Job item → Collect each line in the records that contains the word "What". Case counts.
[Data to process — start]
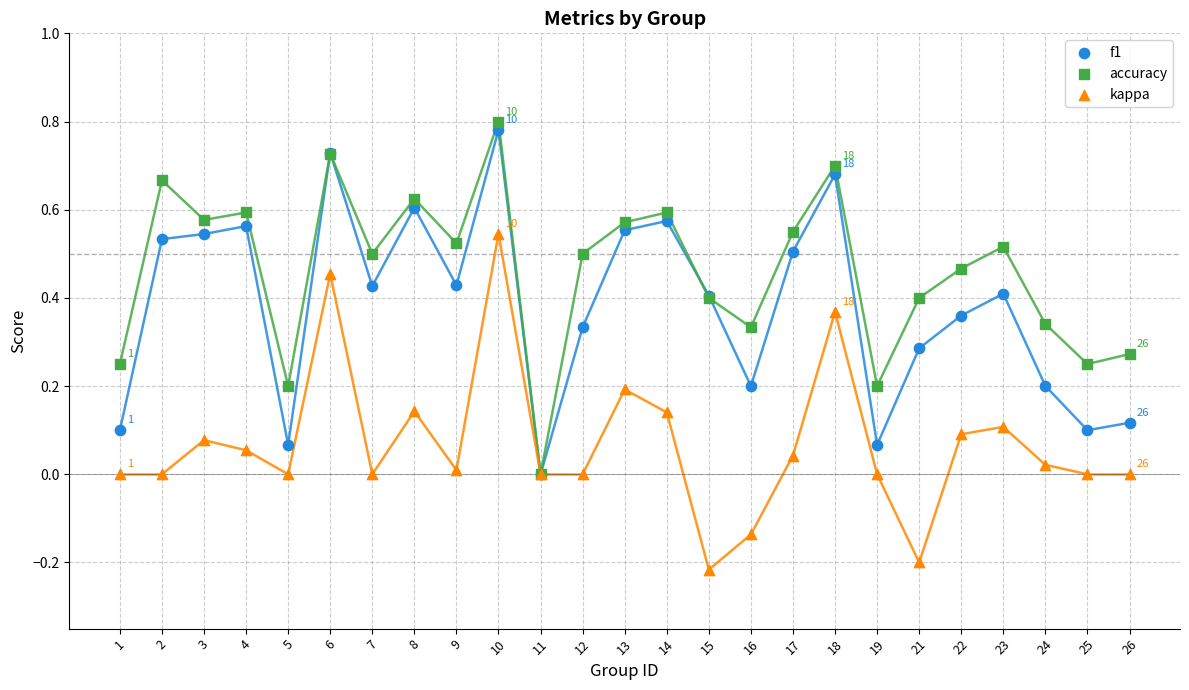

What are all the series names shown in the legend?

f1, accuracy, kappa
[Data to process — finish]
[Data to process — start]
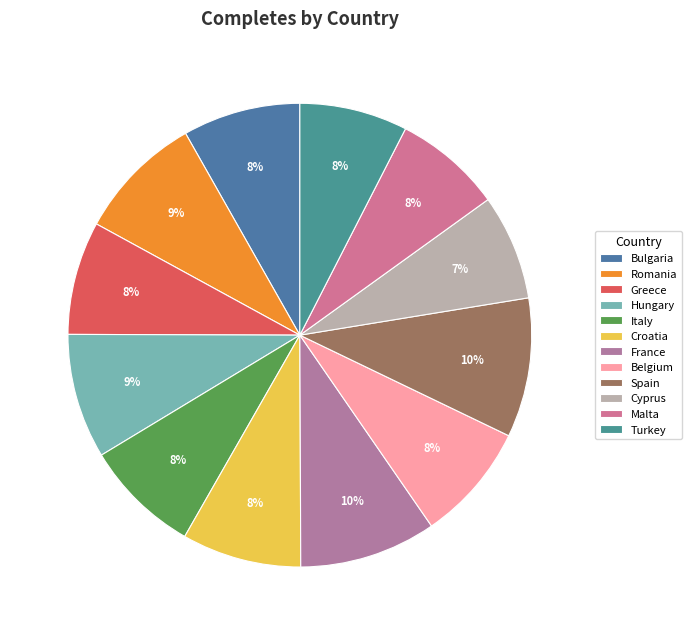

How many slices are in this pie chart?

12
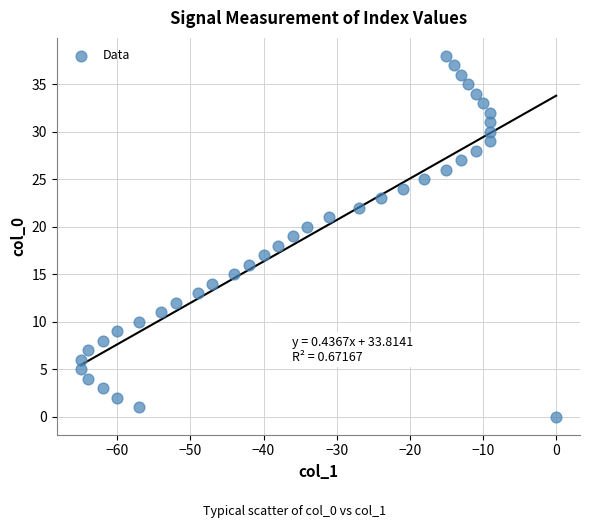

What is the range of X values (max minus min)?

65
[Data to process — finish]
Exercise response →
What are all the series names shown in the legend?
What is the range of X values (max minus min)?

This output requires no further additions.